What you learn from promoting well established international principles and practices around the world is that the United States, despite being one of the oldest democracies in the world, often fails to live up to them. We know that because we spent decades promoting them around the world.

Sometimes it worked, such as when we helped prop up civil society in Eastern Europe.  More often, it did not, such as when we tried to democratize Somalia from our heavily guarded compounds or eradicate poppy in Afghanistan while disrupting its substance agriculture markets with aid.

Every so often, we would try to test some of the same practices at home, with surprising results. Such as when the US would send its own citizens to join international organizations observing elections abroad and then threaten to arrest observers from the same organizations if they tried to do the same in the US.

But back then international election observation in the US was more of an academic exercise and a learning experience – maybe a foreign policy tool to say that we would accept the observation missions we demanded of others.  It was not intended as a serious effort to help American election organizers, or render a neutral assessment of elections, or to prevent potential violence, as it was abroad. As a mature democracy, we relied on our strong state institutions and checks and balances.

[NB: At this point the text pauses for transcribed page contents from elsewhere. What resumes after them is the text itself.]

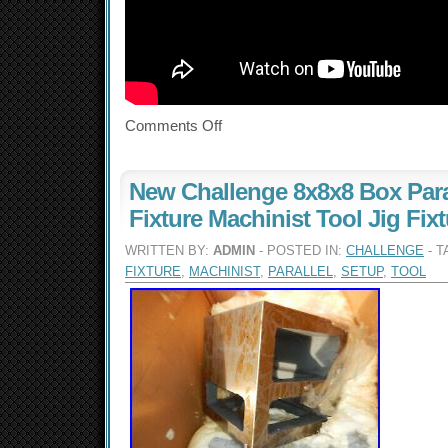
Comments Off
New Challenge 8x8x8 Box Para
Fixture Machinist Tool Jig Fix
WRITTEN BY:
ADMIN
- POSTED IN:
CHALLENGE
- T
FIXTURE
,
MACHINIST
,
PARALLEL
,
SETUP
,
TOOL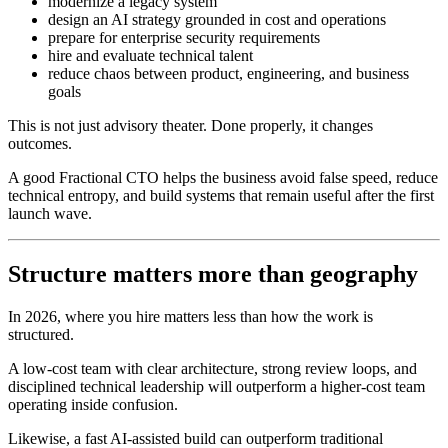
modernize a legacy system
design an AI strategy grounded in cost and operations
prepare for enterprise security requirements
hire and evaluate technical talent
reduce chaos between product, engineering, and business
goals
This is not just advisory theater. Done properly, it changes
outcomes.
A good Fractional CTO helps the business avoid false speed, reduce
technical entropy, and build systems that remain useful after the first
launch wave.
Structure matters more than geography
In 2026, where you hire matters less than how the work is
structured.
A low-cost team with clear architecture, strong review loops, and
disciplined technical leadership will outperform a higher-cost team
operating inside confusion.
Likewise, a fast AI-assisted build can outperform traditional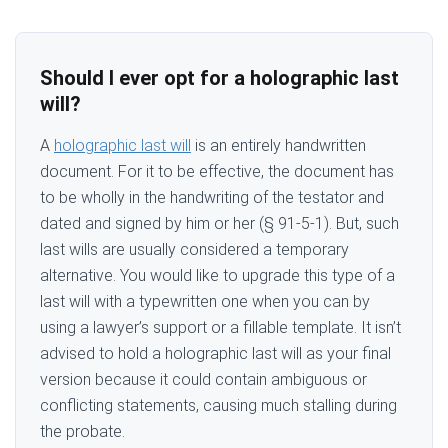
Should I ever opt for a holographic last
will?
A
holographic last will
is an entirely handwritten
document. For it to be effective, the document has
to be wholly in the handwriting of the testator and
dated and signed by him or her (§ 91-5-1). But, such
last wills are usually considered a temporary
alternative. You would like to upgrade this type of a
last will with a typewritten one when you can by
using a lawyer’s support or a fillable template. It isn’t
advised to hold a holographic last will as your final
version because it could contain ambiguous or
conflicting statements, causing much stalling during
the probate.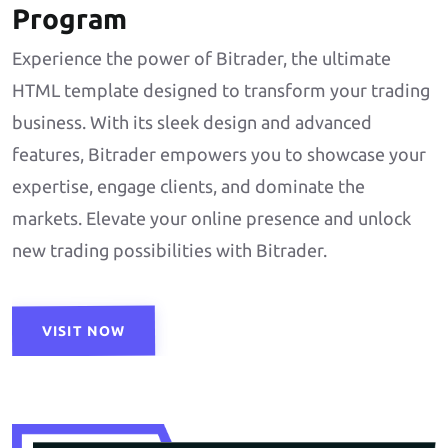
Program
Experience the power of Bitrader, the ultimate
HTML template designed to transform your trading
business. With its sleek design and advanced
features, Bitrader empowers you to showcase your
expertise, engage clients, and dominate the
markets. Elevate your online presence and unlock
new trading possibilities with Bitrader.
VISIT NOW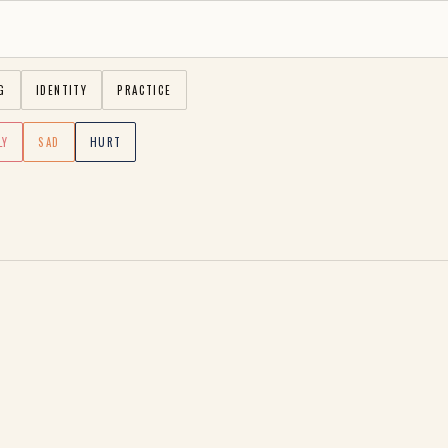
G
IDENTITY
PRACTICE
LY
SAD
HURT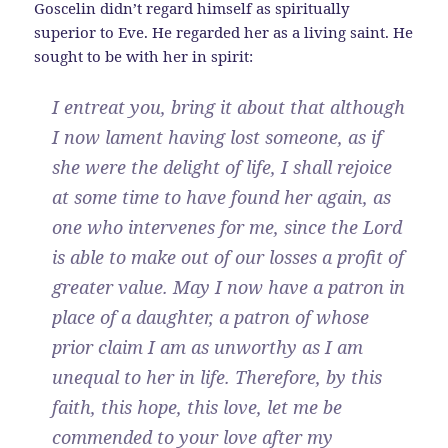
Goscelin didn’t regard himself as spiritually
superior to Eve. He regarded her as a living saint. He
sought to be with her in spirit:
I entreat you, bring it about that although
I now lament having lost someone, as if
she were the delight of life, I shall rejoice
at some time to have found her again, as
one who intervenes for me, since the Lord
is able to make out of our losses a profit of
greater value. May I now have a patron in
place of a daughter, a patron of whose
prior claim I am as unworthy as I am
unequal to her in life. Therefore, by this
faith, this hope, this love, let me be
commended to your love after my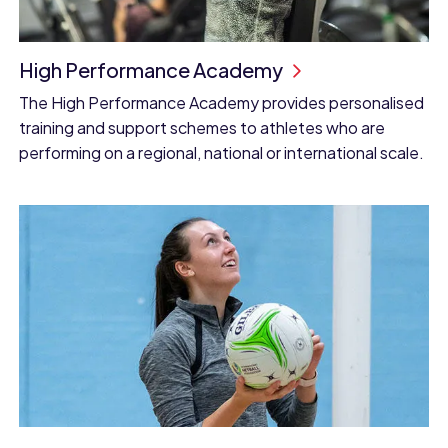
High Performance Academy
The High Performance Academy provides personalised
training and support schemes to athletes who are
performing on a regional, national or international scale.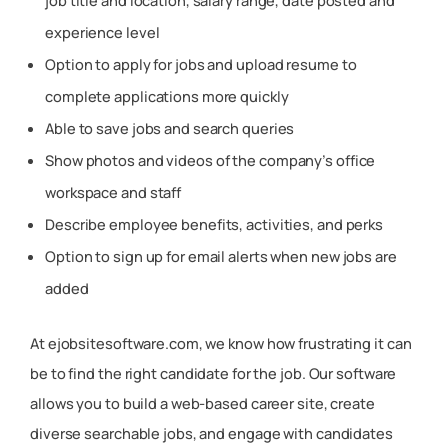
job title and location, salary range, date posted and
experience level
Option to apply for jobs and upload resume to
complete applications more quickly
Able to save jobs and search queries
Show photos and videos of the company’s office
workspace and staff
Describe employee benefits, activities, and perks
Option to sign up for email alerts when new jobs are
added
At ejobsitesoftware.com, we know how frustrating it can
be to find the right candidate for the job. Our software
allows you to build a web-based career site, create
diverse searchable jobs, and engage with candidates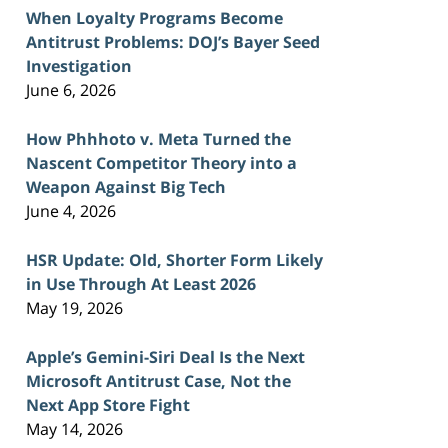
When Loyalty Programs Become
Antitrust Problems: DOJ’s Bayer Seed
Investigation
June 6, 2026
How Phhhoto v. Meta Turned the
Nascent Competitor Theory into a
Weapon Against Big Tech
June 4, 2026
HSR Update: Old, Shorter Form Likely
in Use Through At Least 2026
May 19, 2026
Apple’s Gemini-Siri Deal Is the Next
Microsoft Antitrust Case, Not the
Next App Store Fight
May 14, 2026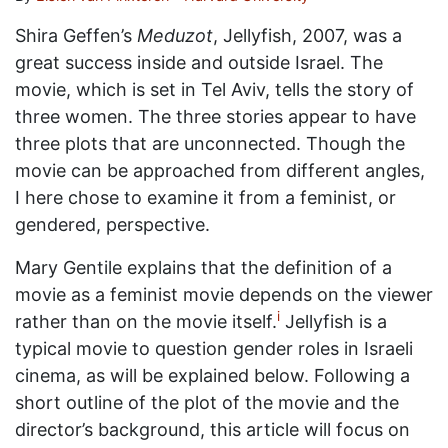
Shira Geffen’s
Meduzot
, Jellyfish, 2007, was a
great success inside and outside Israel. The
movie, which is set in Tel Aviv, tells the story of
three women. The three stories appear to have
three plots that are unconnected. Though the
movie can be approached from different angles,
I here chose to examine it from a feminist, or
gendered, perspective.
Mary Gentile explains that the definition of a
movie as a feminist movie depends on the viewer
i
rather than on the movie itself.
Jellyfish is a
typical movie to question gender roles in Israeli
cinema, as will be explained below. Following a
short outline of the plot of the movie and the
director’s background, this article will focus on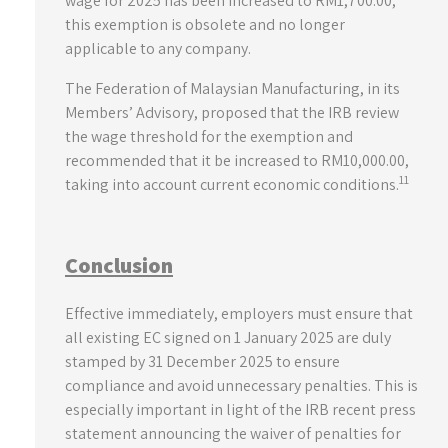
wage for 2025 has been increased to RM1,700.00,
this exemption is obsolete and no longer
applicable to any company.
The Federation of Malaysian Manufacturing, in its
Members’ Advisory, proposed that the IRB review
the wage threshold for the exemption and
recommended that it be increased to RM10,000.00,
11
taking into account current economic conditions.
Conclusion
Effective immediately, employers must ensure that
all existing EC signed on 1 January 2025 are duly
stamped by 31 December 2025 to ensure
compliance and avoid unnecessary penalties. This is
especially important in light of the IRB recent press
statement announcing the waiver of penalties for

Most of my colleagues and students will remember me sharing my favorite example about how, when the Supreme Court decided the 2000 election, one half of American electorate accepted the decision despite not agreeing with it and “tanks did not roll into the streets,” as my boss at the time put it. Twenty years later, I tried to argue again that another institution, the police, again played a key role in preventing the violence from escalating in January 2021, which may not have happened in less developed democracies. That argument was less well received as people became truly concerned about developments in the US, but it was true that state institutions held, however tenuously.

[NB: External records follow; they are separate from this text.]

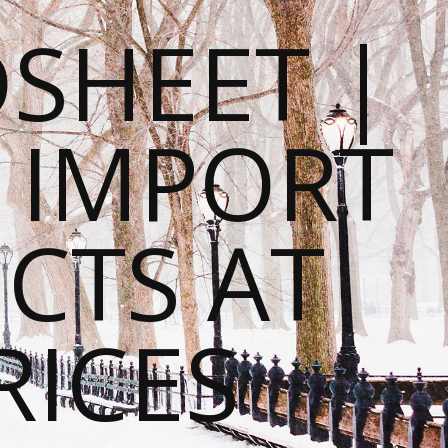
SHEET |
O IMPORT
CTS AT
RICES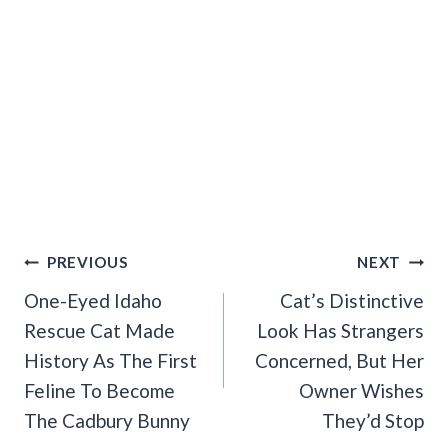
Post
PREVIOUS
NEXT
Navigation
One-Eyed Idaho
Cat’s Distinctive
Rescue Cat Made
Look Has Strangers
History As The First
Concerned, But Her
Feline To Become
Owner Wishes
The Cadbury Bunny
They’d Stop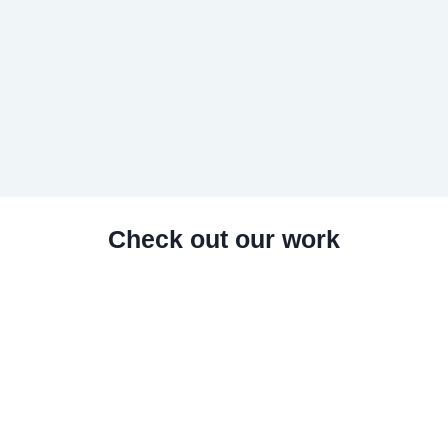
Check out our work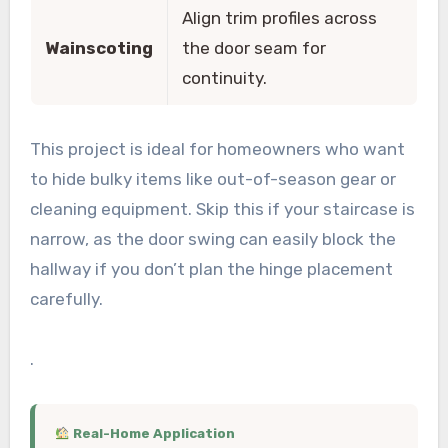
Align trim profiles across
Wainscoting
the door seam for
continuity.
This project is ideal for homeowners who want
to hide bulky items like out-of-season gear or
cleaning equipment. Skip this if your staircase is
narrow, as the door swing can easily block the
hallway if you don’t plan the hinge placement
carefully.
.
Real-Home Application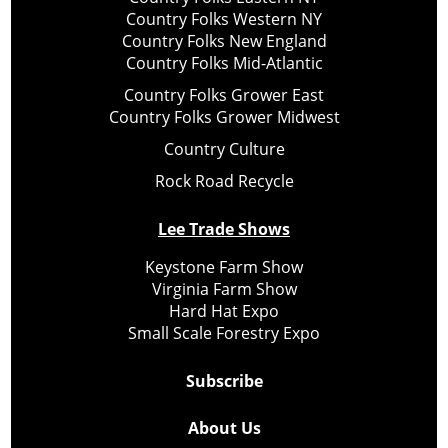
Country Folks Western NY
Country Folks New England
Country Folks Mid-Atlantic
Country Folks Grower East
Country Folks Grower Midwest
Country Culture
Rock Road Recycle
Lee Trade Shows
Keystone Farm Show
Virginia Farm Show
Hard Hat Expo
Small Scale Forestry Expo
Subscribe
About Us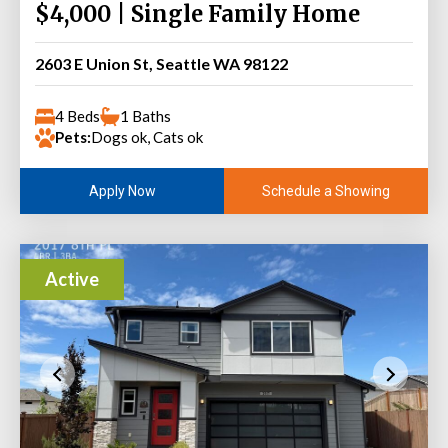
$4,000 | Single Family Home
2603 E Union St, Seattle WA 98122
4 Beds
1 Baths
Pets:
Dogs ok, Cats ok
Schedule a Showing
Apply Now
Active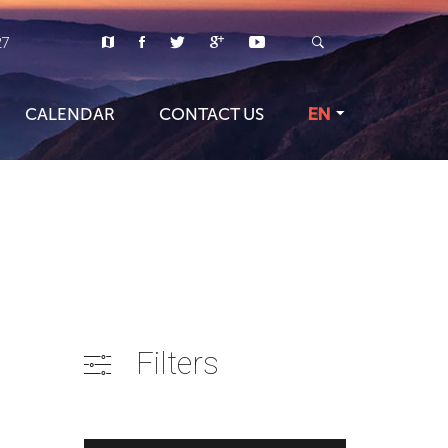
27
CALENDAR
CONTACT US
EN
Filters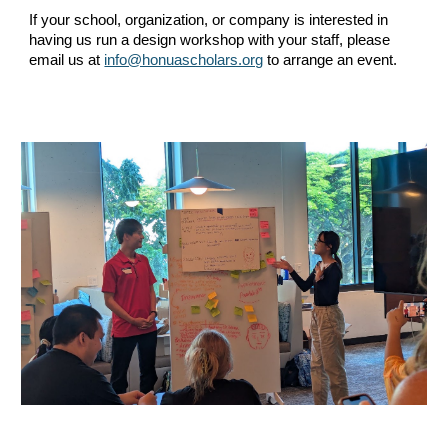
If your school, organization, or company is interested in
having us run a design workshop with your staff, please
email us at
info@honuascholars.org
to arrange an event.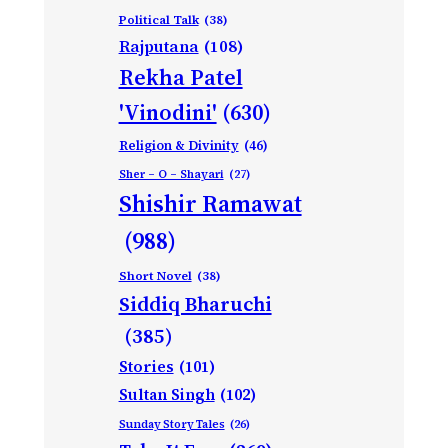
Political Talk
(38)
Rajputana
(108)
Rekha Patel
'Vinodini'
(630)
Religion & Divinity
(46)
Sher – O – Shayari
(27)
Shishir Ramawat
(988)
Short Novel
(38)
Siddiq Bharuchi
(385)
Stories
(101)
Sultan Singh
(102)
Sunday Story Tales
(26)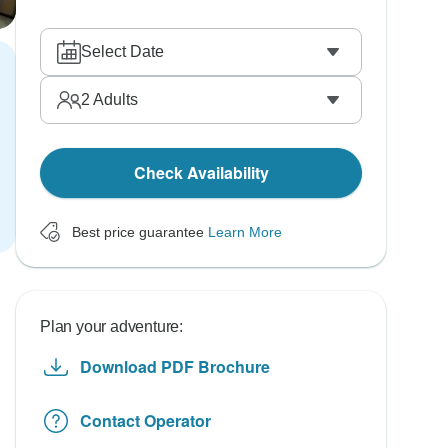
Select Date
2
Adults
Check Availability
Best price guarantee
Learn More
Plan your adventure:
Download PDF Brochure
Contact Operator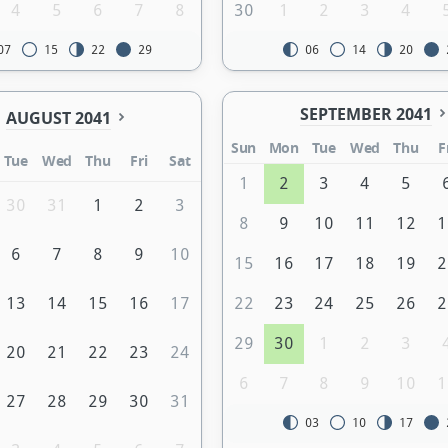
4
5
6
7
8
30
1
2
3
4
07
15
22
29
06
14
20
SEPTEMBER 2041
AUGUST 2041
Sun
Mon
Tue
Wed
Thu
F
Tue
Wed
Thu
Fri
Sat
1
2
3
4
5
30
31
1
2
3
8
9
10
11
12
1
6
7
8
9
10
15
16
17
18
19
2
13
14
15
16
17
22
23
24
25
26
2
29
30
1
2
3
20
21
22
23
24
6
7
8
9
10
1
27
28
29
30
31
03
10
17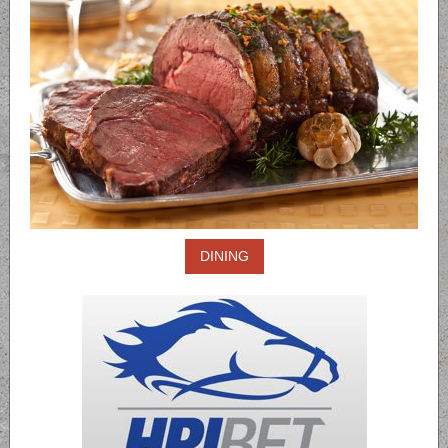
DINING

That now seems like lazy overconfidence.  As our civic space has closed and democracy deteriorated also in the United States, finding a way to rediscover our civic culture and apply international principles and practices becomes urgent at home.

This is why a group of us launched Civic Hub US -- to promote awareness and application of some of the best international practices in democracy around the world domestically, and more specifically, to generate civic interest and action as an alternative to highly polarized politics.

We are launching this blog to discuss some of those democracy buff ideas and get your thoughts. Many of us have already been let go, with our industry all but shut down. This provides fertile ground for a very honest discussion about how things worked, what we could have done differently, and how we should have paid more attention to such stuff at home. We start with four main topics.

In Democracy in America we discuss international democratic principles and practices as applied, or not, in the US. Want to know more about those international observer arrests (which started much before the first Trump Administration)? Stay with us and check it out in the coming days.

In How USAID Should Have Been Reformed we will collect ideas about what we would have changed at USAID before abruptly shutting it down. As we gather stories and substantive ideas for reform from thousands of closed projects, we also discuss them on our blog in very simple and open terms. We all know that there was a lot to fix, and we should not allow our sadness and defensiveness about the chaotic last few months to get in the way of thinking through what we got wrong and right.  We may occasionally entertain you by asking you to help us translate some of the phrases we used that an ordinary person, or even our local partners or a development professional without specific USAID experience would have found hard to understand.

In From the Ailing Heart of Democracy we share what’s happening in DC, where most of us are based. Outside the mainstream media, we hope to provide you with a direct glimpse of how neighborhoods are reacting and check in from DC events, which includes protests these days.

And we may occasionally share an interesting idea related to our more technical work that we can’t let go, such as continuing to support adaptation of Voting Technologies and other ways for improving the organization of elections in the US and around the world.